(DIRECTIONS) Where the listing below reaches the line containing "M617 1161 634 1175 622 1191 604 1177Z", start writing out lines exactly, and stop once the line containing "M963 851 952 872 950 886 969 1110" has been written.

(RECORDED DATA)
[Start of Attachment]

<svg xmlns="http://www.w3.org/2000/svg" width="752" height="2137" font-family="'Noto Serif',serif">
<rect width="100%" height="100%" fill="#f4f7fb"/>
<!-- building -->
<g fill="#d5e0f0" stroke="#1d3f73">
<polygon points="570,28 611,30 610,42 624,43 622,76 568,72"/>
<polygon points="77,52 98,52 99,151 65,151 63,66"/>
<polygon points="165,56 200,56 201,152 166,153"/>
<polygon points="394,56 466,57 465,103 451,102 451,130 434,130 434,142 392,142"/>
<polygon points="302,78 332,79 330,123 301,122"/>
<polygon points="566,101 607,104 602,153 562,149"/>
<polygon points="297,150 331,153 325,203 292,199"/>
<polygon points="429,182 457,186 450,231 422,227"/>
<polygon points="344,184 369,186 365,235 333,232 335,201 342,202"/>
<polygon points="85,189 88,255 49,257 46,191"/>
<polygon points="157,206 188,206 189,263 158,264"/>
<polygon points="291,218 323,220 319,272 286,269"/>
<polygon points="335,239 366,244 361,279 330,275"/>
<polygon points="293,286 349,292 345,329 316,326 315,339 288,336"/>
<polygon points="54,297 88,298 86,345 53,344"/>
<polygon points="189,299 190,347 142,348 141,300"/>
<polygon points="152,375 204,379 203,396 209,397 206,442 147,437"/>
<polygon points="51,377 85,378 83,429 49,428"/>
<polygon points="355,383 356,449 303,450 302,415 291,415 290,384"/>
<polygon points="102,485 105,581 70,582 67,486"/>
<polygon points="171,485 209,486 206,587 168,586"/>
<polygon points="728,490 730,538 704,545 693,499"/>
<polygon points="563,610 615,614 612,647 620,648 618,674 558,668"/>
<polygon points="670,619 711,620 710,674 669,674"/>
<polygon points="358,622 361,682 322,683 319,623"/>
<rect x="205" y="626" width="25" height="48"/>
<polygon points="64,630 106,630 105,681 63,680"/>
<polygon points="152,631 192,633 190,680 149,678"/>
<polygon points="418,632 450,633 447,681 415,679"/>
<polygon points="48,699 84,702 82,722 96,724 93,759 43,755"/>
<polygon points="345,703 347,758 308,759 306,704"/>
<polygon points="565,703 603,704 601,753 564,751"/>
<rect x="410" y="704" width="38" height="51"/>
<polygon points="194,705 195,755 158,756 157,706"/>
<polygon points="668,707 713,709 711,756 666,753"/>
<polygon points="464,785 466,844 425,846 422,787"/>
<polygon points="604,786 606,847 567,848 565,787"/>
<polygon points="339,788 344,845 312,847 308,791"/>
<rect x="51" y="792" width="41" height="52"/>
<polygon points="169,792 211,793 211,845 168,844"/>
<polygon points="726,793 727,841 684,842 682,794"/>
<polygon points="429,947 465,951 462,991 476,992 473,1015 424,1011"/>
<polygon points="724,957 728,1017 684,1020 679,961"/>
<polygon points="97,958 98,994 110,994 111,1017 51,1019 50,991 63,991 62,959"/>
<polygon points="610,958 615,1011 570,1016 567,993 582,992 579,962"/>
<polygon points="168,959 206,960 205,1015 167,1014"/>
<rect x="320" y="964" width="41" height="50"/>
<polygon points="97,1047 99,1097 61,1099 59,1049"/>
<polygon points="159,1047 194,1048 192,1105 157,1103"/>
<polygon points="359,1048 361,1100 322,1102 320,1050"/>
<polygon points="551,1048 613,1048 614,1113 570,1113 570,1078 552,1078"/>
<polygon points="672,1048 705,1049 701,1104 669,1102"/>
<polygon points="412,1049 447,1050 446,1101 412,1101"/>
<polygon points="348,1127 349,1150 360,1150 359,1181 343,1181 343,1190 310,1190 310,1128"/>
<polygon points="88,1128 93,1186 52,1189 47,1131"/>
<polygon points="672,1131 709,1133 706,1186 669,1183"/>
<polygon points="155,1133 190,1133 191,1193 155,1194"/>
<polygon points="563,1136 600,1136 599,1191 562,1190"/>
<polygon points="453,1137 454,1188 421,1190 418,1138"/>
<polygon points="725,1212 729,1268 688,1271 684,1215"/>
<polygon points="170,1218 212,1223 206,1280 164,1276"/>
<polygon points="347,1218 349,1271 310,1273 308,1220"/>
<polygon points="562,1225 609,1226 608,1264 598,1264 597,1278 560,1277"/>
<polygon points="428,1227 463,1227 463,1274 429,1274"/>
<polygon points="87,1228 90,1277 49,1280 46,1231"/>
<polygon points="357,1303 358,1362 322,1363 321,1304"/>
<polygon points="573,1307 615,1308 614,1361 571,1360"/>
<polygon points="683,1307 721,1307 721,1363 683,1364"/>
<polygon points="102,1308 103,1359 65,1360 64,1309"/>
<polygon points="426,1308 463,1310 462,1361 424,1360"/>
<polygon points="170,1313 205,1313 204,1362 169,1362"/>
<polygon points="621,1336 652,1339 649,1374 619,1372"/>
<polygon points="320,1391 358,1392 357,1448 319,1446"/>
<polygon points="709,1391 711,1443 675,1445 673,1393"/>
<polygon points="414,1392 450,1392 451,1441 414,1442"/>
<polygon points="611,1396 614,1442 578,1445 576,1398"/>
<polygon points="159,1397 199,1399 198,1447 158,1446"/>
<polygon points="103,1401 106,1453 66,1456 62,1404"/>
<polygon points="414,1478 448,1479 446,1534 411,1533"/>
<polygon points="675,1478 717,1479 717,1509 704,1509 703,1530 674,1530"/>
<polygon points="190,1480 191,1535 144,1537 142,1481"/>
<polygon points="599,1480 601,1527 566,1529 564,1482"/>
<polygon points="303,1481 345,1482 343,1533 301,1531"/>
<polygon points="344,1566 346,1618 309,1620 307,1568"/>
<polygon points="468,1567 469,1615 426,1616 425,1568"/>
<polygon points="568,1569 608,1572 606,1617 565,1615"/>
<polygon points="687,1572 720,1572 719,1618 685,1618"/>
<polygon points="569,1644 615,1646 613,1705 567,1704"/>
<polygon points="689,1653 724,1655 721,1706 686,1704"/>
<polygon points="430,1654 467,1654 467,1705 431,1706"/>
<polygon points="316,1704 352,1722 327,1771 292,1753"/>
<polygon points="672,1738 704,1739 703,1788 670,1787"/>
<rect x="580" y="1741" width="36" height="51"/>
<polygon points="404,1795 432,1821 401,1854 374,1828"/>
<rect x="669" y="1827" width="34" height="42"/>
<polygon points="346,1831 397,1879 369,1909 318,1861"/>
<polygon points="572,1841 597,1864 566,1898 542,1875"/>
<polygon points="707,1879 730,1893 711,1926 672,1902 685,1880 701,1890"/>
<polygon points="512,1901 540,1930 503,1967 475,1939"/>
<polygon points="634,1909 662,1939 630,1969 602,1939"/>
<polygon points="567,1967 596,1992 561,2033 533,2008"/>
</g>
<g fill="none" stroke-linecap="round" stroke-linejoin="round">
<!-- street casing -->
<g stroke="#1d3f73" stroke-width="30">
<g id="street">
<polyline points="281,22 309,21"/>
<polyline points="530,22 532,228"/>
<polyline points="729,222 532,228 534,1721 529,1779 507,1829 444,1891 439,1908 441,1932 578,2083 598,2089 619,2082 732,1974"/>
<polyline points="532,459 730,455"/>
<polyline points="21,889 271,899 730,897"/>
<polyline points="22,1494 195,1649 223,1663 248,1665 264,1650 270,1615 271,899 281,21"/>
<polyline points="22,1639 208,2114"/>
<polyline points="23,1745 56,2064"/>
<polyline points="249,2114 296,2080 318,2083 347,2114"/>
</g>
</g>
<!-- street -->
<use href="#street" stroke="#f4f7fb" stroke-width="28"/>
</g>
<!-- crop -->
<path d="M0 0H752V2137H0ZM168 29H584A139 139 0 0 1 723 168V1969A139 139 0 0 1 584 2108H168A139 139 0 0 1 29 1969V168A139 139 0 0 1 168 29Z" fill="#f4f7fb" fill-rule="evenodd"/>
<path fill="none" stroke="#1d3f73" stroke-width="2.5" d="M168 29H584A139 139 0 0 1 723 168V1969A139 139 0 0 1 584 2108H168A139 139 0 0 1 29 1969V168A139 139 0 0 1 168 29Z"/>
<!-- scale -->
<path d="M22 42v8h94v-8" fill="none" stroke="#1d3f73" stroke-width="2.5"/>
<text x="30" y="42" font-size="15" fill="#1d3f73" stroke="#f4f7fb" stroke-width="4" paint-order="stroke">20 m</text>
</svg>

[End of Attachment]
[Start of Attachment]

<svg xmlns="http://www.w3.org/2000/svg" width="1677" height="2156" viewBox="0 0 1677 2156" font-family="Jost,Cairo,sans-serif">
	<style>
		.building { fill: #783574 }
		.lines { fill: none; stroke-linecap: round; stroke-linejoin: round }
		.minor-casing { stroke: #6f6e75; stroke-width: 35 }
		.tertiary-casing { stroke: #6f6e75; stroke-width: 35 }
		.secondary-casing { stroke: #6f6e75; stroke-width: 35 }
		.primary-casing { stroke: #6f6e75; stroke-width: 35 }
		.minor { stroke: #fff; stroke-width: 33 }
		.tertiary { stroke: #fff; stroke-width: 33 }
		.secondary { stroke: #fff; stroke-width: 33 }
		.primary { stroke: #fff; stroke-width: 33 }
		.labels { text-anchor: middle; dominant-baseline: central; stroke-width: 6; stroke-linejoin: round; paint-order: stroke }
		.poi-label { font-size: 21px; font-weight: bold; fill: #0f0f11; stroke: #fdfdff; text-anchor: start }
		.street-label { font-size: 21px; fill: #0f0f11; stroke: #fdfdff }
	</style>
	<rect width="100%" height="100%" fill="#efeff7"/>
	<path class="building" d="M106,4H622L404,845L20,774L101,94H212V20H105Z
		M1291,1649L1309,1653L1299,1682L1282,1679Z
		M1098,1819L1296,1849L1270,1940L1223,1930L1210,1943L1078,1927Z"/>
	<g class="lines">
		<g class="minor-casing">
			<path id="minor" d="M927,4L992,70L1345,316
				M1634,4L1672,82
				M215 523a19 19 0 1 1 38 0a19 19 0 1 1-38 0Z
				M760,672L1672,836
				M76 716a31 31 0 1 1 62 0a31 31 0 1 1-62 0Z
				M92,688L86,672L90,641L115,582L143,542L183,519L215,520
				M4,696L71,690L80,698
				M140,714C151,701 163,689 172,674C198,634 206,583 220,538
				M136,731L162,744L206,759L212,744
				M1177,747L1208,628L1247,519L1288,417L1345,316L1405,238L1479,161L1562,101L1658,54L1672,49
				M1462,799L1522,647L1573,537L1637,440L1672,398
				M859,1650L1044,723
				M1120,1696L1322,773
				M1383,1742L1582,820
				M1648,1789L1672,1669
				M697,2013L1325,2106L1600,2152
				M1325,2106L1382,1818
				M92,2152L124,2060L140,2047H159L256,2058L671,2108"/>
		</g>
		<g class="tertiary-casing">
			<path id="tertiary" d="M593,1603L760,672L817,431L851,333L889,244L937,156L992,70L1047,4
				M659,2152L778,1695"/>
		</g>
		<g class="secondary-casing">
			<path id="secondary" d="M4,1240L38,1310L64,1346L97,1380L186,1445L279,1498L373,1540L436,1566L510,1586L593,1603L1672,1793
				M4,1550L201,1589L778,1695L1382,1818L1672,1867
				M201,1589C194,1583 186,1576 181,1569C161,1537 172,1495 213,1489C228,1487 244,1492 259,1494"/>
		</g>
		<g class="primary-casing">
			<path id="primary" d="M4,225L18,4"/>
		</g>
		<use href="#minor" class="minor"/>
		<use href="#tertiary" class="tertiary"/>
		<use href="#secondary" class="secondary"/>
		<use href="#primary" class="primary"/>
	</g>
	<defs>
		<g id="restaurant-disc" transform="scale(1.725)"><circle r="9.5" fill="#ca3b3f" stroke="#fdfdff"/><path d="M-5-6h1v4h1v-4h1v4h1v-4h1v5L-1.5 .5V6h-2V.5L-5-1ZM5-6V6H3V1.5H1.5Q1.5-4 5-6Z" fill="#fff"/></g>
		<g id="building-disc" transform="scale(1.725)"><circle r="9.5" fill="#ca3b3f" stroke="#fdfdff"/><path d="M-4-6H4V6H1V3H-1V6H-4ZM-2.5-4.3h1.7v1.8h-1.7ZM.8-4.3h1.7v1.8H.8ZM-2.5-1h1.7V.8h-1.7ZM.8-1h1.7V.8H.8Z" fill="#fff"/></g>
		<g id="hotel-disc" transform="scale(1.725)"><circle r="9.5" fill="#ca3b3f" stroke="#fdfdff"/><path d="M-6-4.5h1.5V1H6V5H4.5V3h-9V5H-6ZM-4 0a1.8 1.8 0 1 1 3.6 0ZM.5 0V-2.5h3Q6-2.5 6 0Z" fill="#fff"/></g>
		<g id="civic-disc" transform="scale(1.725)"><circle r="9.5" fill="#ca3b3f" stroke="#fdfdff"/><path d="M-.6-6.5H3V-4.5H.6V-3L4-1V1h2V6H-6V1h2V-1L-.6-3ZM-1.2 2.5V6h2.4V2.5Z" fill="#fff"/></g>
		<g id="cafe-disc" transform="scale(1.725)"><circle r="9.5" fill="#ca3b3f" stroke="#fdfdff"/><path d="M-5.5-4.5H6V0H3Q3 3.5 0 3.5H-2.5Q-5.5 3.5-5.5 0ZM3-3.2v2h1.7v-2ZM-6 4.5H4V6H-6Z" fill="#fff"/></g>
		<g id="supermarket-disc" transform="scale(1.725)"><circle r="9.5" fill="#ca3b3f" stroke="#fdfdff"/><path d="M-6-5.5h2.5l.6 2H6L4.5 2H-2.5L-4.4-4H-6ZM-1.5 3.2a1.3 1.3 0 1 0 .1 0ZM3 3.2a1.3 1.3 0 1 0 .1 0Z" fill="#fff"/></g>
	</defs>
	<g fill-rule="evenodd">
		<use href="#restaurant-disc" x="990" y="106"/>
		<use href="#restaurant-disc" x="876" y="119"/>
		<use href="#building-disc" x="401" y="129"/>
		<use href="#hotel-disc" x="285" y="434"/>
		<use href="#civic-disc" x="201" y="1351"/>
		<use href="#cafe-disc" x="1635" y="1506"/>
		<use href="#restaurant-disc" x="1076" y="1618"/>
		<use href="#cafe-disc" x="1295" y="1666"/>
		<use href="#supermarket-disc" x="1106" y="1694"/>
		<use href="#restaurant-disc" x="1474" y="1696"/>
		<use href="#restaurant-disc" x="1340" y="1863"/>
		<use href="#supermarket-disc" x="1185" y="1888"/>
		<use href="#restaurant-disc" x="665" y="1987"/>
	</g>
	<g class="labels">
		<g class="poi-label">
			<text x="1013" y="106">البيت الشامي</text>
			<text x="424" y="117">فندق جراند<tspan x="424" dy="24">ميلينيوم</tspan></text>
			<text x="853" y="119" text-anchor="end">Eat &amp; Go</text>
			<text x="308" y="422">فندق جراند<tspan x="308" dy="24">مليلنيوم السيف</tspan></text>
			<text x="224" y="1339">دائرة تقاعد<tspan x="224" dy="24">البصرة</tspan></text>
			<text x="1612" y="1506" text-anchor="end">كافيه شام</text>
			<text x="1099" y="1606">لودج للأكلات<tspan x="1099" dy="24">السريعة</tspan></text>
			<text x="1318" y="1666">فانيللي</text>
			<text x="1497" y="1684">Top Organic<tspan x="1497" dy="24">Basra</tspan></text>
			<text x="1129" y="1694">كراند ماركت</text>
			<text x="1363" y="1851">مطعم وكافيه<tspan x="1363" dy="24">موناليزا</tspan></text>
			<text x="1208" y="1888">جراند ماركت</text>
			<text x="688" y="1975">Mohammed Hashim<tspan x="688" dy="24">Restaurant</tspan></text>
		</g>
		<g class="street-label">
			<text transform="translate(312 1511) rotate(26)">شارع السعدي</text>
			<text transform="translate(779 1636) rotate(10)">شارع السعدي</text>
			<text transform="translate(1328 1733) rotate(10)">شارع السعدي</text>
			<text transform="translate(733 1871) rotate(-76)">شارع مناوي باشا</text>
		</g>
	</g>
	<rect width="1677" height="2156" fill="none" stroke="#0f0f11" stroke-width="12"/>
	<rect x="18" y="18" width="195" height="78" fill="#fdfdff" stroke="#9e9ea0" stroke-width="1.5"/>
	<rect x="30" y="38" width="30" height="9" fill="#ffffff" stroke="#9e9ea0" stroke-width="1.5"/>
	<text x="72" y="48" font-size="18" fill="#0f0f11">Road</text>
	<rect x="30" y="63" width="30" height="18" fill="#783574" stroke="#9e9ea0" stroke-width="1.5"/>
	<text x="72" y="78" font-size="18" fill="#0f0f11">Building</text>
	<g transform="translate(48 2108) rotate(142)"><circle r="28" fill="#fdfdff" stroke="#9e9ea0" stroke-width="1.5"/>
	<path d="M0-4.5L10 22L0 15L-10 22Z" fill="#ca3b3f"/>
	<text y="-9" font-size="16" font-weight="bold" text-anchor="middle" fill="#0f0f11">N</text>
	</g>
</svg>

[End of Attachment]
[Start of Attachment]

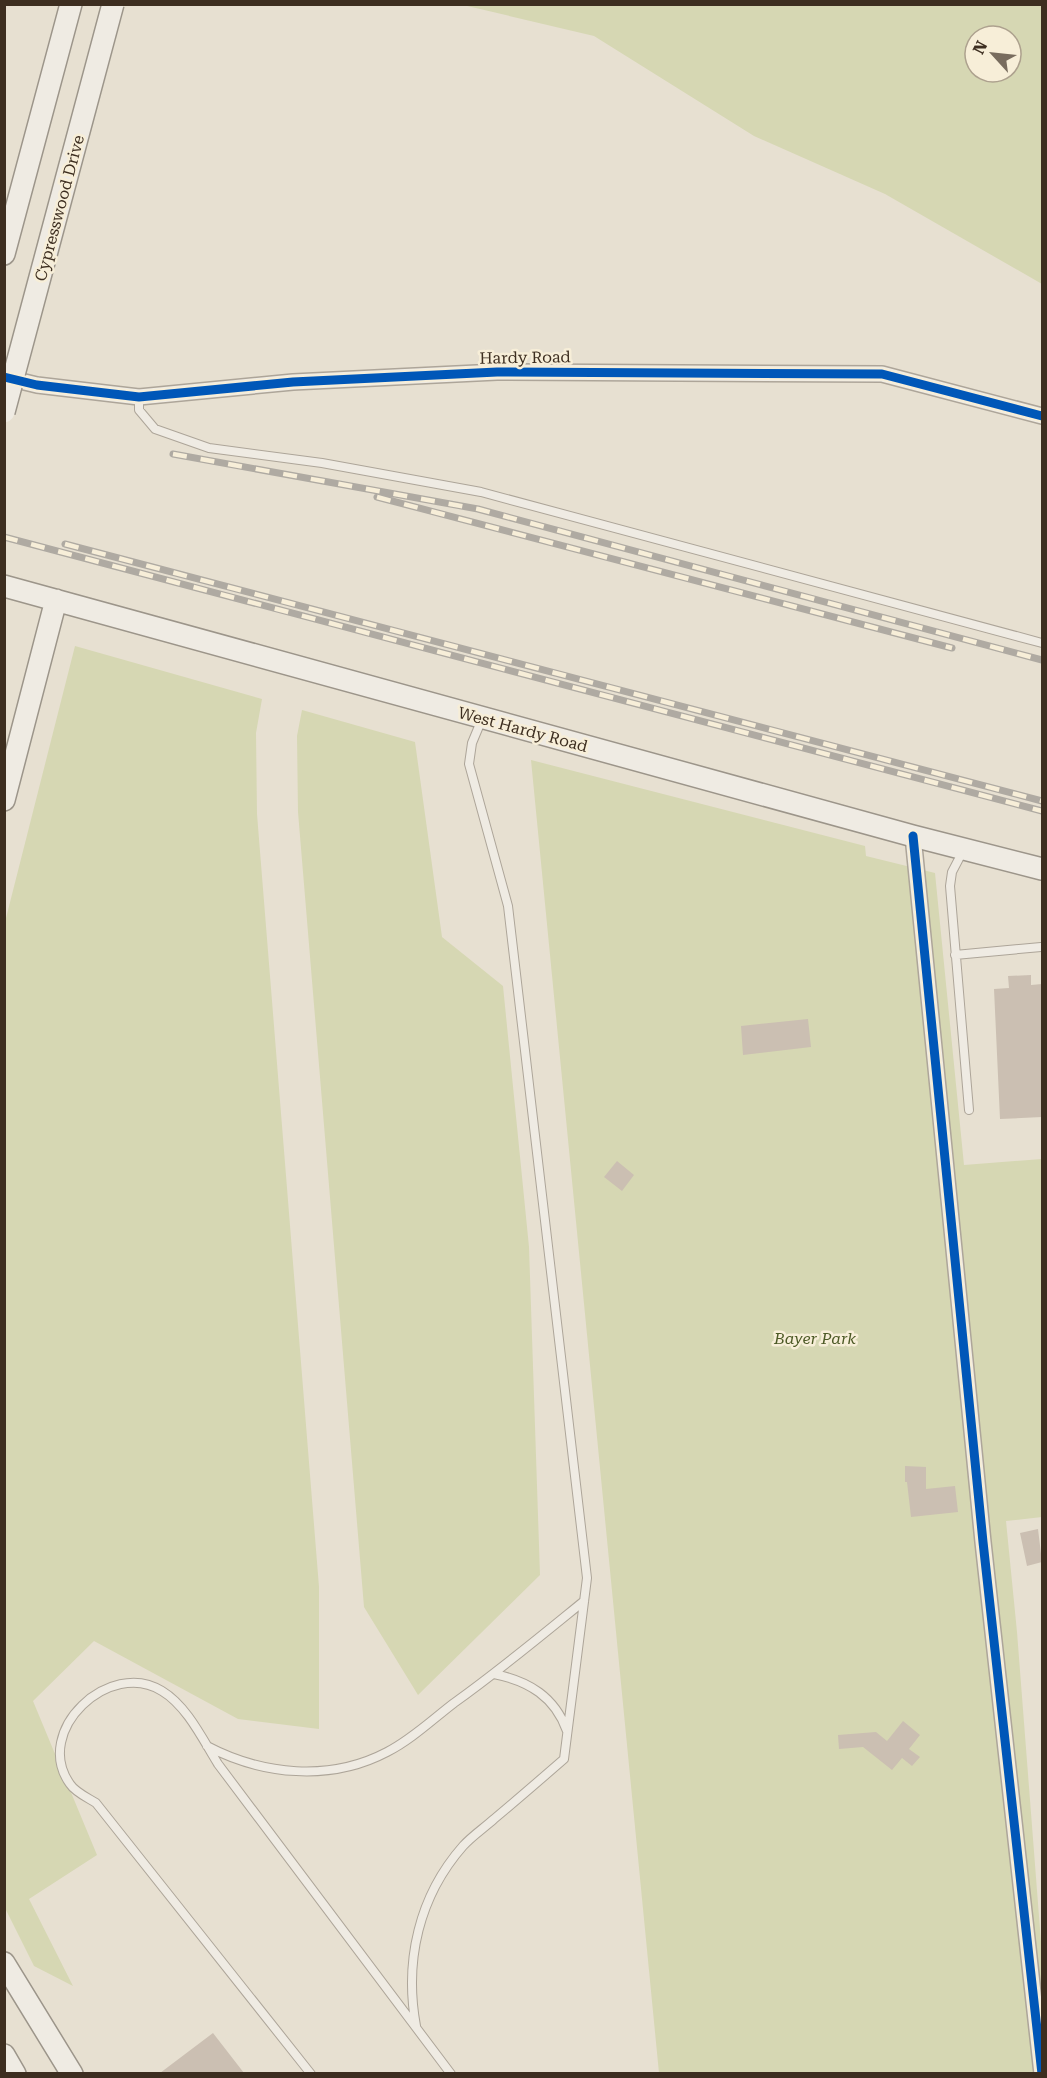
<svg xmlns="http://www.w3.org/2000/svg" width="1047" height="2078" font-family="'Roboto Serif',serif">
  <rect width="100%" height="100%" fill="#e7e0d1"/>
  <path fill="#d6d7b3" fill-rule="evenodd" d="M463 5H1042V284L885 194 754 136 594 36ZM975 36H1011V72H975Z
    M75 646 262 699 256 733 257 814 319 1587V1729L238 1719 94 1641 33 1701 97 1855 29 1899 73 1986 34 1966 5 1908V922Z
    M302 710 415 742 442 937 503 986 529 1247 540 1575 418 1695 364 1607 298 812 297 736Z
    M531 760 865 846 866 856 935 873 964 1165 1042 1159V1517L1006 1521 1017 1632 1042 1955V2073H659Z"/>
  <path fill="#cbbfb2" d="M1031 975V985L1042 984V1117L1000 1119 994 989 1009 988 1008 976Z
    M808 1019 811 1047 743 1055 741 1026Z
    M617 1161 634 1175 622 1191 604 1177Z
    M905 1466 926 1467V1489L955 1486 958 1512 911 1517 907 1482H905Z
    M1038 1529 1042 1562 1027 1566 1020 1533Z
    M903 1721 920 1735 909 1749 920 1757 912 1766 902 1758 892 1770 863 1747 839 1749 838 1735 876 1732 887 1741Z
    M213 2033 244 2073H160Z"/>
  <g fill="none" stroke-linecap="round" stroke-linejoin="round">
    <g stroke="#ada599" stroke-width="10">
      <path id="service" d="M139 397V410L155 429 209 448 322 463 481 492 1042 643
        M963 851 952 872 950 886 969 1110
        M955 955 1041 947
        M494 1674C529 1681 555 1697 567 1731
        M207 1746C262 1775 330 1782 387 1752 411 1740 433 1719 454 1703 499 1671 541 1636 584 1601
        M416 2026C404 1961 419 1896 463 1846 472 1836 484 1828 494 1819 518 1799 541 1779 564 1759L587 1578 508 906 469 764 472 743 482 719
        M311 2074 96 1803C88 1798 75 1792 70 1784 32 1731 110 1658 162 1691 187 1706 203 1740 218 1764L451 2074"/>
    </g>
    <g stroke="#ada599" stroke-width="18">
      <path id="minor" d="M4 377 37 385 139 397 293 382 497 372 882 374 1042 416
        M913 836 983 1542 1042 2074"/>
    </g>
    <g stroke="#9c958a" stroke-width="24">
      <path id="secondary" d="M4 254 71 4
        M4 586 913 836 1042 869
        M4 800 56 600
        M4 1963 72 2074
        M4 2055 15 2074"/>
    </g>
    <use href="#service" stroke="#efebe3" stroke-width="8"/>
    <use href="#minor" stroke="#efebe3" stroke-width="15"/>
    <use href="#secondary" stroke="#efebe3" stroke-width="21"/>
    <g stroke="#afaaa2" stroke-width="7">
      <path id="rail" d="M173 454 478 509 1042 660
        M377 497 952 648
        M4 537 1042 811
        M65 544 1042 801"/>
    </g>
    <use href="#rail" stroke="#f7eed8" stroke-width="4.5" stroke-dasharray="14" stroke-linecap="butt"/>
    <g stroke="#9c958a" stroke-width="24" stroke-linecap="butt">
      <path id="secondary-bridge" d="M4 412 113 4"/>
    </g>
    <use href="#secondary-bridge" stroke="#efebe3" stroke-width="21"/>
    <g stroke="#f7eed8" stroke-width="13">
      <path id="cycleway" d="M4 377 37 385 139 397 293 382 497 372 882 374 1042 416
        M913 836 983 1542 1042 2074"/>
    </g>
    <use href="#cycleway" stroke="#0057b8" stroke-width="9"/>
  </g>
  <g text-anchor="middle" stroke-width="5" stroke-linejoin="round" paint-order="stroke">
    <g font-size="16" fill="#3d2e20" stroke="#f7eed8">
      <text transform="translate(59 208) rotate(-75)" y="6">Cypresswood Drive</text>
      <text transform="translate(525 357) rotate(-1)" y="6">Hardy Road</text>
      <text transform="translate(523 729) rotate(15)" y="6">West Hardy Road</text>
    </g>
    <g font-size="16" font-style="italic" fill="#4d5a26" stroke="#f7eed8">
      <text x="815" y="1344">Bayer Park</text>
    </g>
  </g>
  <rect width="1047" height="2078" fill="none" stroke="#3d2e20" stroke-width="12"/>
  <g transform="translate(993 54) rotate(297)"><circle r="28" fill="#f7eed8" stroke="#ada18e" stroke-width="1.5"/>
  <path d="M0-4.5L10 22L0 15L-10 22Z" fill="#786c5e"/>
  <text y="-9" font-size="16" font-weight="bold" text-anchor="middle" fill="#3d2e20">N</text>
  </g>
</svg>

[End of Attachment]

(ANSWER BELOW)
    M617 1161 634 1175 622 1191 604 1177Z
    M905 1466 926 1467V1489L955 1486 958 1512 911 1517 907 1482H905Z
    M1038 1529 1042 1562 1027 1566 1020 1533Z
    M903 1721 920 1735 909 1749 920 1757 912 1766 902 1758 892 1770 863 1747 839 1749 838 1735 876 1732 887 1741Z
    M213 2033 244 2073H160Z"/>
  <g fill="none" stroke-linecap="round" stroke-linejoin="round">
    <g stroke="#ada599" stroke-width="10">
      <path id="service" d="M139 397V410L155 429 209 448 322 463 481 492 1042 643
        M963 851 952 872 950 886 969 1110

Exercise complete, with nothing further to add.